US President Barack Obama outlined new plans to support the sales and use of alternative-fuel vehicles — including cars and trucks that run on hydrogen and compressed — by introducing a tax credit similar to the one in place for plug-in electric vehicles.
Speaking at Daimler Trucks’s plant in Mt. Holly, N.C., Obama also announced a proposal to increase the current tax credit for the purchase of advanced vehicles running on alternative fuel from $7,500 to $10,000, while extending it to additional types of technology.
In the past, the credits have been linked to electric vehicles and hybrids, but a fact sheet put out by the White House indicated a move to support natural gas-powered vehicles as well.

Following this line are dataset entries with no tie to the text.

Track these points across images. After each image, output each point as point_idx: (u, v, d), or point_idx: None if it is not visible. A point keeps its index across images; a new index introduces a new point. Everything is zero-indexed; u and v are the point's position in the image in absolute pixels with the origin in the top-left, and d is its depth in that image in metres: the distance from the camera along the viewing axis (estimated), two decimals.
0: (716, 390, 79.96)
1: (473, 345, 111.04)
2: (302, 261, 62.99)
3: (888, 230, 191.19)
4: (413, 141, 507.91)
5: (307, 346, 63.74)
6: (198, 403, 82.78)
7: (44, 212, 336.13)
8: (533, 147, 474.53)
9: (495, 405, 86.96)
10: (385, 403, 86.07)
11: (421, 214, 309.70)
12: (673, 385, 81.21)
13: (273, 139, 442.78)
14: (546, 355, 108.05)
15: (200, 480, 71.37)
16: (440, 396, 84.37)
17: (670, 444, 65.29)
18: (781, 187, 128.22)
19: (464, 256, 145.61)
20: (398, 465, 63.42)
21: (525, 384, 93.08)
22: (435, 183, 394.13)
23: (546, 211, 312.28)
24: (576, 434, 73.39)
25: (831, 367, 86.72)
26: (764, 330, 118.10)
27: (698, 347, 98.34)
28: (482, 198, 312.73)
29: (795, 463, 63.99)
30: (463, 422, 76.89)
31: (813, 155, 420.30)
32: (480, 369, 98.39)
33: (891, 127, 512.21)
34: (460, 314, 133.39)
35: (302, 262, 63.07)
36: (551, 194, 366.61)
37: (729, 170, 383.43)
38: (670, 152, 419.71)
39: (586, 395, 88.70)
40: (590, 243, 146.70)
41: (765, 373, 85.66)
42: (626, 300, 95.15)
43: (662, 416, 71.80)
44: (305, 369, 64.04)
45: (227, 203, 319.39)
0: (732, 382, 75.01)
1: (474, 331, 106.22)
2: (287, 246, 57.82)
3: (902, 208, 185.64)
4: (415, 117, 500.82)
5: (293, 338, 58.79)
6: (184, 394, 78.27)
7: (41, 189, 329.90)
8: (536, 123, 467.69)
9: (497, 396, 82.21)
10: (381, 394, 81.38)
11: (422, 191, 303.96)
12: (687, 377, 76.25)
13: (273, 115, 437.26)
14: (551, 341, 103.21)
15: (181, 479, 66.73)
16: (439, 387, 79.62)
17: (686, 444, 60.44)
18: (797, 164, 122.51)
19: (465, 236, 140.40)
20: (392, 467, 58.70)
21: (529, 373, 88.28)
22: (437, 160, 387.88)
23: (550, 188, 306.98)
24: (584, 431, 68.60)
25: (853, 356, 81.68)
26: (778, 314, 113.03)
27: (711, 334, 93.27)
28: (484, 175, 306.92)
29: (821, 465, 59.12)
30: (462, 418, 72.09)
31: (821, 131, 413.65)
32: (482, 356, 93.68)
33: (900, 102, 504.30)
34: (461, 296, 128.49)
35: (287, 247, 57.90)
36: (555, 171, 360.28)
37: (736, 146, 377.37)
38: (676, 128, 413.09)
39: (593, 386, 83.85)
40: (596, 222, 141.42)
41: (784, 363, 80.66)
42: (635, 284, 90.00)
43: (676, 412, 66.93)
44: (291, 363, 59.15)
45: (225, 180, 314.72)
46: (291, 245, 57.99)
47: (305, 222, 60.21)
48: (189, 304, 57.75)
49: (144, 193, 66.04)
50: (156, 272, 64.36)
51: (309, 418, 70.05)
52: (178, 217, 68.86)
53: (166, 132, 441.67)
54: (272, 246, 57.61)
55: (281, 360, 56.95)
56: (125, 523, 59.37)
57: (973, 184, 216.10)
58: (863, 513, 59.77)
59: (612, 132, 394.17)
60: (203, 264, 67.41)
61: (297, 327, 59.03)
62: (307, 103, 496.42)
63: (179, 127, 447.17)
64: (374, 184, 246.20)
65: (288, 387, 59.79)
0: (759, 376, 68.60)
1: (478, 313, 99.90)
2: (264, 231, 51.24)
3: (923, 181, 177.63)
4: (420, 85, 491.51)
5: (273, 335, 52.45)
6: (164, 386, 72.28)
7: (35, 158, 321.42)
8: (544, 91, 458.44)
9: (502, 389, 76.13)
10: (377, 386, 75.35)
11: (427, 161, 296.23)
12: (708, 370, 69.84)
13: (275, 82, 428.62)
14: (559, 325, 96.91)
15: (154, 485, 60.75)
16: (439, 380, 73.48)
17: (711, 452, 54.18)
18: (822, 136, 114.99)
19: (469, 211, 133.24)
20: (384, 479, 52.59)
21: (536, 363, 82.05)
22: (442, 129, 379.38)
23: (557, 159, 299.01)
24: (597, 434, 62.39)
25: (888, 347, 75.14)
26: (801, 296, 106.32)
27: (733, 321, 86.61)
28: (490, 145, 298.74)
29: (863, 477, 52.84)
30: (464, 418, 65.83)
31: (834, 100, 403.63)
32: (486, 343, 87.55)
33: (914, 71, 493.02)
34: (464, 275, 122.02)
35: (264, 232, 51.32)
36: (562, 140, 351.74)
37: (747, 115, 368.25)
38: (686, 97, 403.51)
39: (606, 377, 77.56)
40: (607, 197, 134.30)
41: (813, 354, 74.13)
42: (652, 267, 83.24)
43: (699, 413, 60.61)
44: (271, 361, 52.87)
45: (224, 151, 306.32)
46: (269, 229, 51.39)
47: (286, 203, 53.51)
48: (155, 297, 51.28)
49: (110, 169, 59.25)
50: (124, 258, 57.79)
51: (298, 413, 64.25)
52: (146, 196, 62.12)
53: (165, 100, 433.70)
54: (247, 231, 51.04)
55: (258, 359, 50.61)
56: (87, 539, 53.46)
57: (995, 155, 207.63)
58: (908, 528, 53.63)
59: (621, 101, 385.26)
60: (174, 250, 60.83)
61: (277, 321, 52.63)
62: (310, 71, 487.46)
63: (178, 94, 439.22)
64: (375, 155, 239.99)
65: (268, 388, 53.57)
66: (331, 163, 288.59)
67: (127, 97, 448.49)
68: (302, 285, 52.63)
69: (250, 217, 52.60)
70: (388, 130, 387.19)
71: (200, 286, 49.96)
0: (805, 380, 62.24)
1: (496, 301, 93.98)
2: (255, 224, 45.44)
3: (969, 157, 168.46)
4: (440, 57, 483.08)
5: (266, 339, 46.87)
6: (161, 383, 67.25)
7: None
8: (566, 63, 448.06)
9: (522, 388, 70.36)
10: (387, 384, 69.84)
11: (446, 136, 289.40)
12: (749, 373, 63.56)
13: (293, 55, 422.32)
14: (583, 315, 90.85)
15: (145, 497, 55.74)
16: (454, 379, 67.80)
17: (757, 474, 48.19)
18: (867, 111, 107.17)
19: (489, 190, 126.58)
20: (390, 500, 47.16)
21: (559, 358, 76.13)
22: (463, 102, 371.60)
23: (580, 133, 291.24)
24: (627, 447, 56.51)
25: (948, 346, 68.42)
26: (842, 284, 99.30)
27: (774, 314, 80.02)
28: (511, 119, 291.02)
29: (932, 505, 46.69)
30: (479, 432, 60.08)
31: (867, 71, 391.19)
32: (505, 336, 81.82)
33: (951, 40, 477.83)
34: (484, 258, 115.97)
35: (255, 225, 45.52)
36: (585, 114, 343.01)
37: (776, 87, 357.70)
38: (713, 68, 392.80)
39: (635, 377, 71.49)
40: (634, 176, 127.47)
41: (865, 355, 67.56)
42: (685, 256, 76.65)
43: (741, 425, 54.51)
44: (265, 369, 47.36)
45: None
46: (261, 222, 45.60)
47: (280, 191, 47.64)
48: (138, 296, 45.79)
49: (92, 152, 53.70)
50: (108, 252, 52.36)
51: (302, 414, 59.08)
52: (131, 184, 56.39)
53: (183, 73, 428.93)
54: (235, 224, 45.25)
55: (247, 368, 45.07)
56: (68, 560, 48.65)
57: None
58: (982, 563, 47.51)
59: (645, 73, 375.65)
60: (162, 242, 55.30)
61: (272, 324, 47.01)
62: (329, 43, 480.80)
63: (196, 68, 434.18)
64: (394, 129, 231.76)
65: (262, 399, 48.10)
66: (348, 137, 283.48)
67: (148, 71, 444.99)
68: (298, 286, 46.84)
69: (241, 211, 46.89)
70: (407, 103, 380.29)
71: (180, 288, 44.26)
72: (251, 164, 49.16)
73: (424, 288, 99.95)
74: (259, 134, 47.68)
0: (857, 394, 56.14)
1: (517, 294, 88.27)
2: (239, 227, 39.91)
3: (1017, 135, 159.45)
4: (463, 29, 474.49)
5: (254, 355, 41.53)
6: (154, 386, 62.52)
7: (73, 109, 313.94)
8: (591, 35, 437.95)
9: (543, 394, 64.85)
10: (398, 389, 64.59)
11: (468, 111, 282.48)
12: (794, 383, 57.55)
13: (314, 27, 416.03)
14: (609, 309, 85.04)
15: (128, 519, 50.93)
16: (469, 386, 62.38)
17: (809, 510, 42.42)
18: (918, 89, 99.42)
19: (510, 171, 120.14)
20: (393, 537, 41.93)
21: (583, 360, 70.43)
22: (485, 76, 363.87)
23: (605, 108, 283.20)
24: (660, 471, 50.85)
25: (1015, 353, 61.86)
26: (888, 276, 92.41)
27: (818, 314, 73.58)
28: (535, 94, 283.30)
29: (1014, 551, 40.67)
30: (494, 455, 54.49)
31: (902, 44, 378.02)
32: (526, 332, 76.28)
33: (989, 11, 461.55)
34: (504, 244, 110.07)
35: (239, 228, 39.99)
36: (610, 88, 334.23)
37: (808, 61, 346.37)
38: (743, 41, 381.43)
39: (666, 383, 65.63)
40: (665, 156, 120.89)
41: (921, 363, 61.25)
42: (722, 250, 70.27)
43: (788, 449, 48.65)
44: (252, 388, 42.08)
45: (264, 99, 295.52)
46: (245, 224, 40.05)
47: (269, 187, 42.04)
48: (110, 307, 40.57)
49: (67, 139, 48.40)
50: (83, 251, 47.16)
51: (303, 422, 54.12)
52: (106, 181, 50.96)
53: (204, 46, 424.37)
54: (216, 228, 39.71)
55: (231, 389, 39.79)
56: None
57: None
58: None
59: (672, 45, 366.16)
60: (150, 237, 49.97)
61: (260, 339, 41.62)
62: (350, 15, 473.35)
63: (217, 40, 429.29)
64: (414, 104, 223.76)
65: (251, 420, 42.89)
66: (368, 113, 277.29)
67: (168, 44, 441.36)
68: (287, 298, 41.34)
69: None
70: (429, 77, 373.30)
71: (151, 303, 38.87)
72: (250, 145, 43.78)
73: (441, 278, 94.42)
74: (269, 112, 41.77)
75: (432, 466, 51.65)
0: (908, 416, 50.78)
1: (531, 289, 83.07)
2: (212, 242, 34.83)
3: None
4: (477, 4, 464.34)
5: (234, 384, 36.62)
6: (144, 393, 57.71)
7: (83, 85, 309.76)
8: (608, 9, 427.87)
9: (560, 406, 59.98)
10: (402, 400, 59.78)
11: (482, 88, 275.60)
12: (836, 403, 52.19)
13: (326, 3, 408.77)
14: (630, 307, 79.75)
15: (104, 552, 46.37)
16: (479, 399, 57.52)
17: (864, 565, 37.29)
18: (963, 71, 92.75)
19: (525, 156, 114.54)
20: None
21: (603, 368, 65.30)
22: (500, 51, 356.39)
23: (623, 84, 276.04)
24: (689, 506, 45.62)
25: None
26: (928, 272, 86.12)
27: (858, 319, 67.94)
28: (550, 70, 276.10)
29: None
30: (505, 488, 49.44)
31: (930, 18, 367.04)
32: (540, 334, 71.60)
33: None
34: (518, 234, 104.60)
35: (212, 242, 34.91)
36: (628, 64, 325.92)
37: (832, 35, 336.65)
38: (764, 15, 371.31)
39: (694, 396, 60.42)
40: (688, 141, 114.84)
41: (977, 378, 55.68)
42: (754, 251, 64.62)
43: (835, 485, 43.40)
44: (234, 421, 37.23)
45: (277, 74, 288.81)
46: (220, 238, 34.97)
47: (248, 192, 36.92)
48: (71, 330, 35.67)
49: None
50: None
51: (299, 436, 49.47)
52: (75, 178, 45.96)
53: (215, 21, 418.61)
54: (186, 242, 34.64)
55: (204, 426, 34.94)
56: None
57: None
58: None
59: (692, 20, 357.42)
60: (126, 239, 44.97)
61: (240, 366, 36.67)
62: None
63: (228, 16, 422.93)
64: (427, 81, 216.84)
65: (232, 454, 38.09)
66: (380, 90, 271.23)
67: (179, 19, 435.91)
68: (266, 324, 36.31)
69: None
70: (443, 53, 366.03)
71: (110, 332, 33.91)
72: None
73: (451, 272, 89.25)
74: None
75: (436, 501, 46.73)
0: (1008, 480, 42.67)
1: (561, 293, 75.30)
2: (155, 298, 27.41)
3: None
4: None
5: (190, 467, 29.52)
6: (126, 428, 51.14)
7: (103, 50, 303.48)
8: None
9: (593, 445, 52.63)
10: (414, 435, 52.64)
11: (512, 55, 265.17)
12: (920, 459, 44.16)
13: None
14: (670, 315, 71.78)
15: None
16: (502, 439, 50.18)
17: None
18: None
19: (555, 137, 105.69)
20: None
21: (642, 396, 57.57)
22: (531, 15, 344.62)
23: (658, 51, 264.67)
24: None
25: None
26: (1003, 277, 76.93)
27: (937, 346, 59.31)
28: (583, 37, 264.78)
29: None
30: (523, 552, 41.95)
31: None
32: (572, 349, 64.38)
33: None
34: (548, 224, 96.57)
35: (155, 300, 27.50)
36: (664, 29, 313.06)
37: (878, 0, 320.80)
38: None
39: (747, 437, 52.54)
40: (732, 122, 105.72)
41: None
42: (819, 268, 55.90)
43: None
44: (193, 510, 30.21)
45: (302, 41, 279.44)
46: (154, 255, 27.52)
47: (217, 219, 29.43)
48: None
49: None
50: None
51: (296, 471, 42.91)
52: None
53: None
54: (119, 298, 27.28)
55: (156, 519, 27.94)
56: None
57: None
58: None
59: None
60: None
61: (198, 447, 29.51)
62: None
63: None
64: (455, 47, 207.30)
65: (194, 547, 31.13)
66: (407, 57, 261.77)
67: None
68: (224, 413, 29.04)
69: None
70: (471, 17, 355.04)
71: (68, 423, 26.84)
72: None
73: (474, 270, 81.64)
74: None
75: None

Obama proposed a $1 billion “National Community Deployment Challenge” to help 10-15 communities “invest in the necessary infrastructure, remove the regulatory barriers, and create the local incentives to support deployment of advanced vehicles at critical mass.” Unlike a similar plan drawn up previously, the new $1-billion National Community Deployment Challenge to help selected communities invest in necessary infrastructure for alternative fuel vehicles will not be tied to electric vehicles, allowing, the White House said, “communities to determine if electrification, natural gas or other alternative fuels would be the best fit.” The president also proposed spending $3.7 billion on the tax credits.
The White House also said the president was launching something new “EV Everywhere” plan. EV Everywhere is intended to enable companies in the US to produce electric vehicles at lower cost, with an improved vehicle range and an increased fast-charging ability.
The President’s FY13 Budget includes $650 million to advance vehicle and battery technologies at the Energy Department, including investments that support this new grand challenge. EV Everywhere will invest in breakthrough R&D for advanced batteries, electric drivetrain technologies, lightweight vehicle structures, and fast charging technology.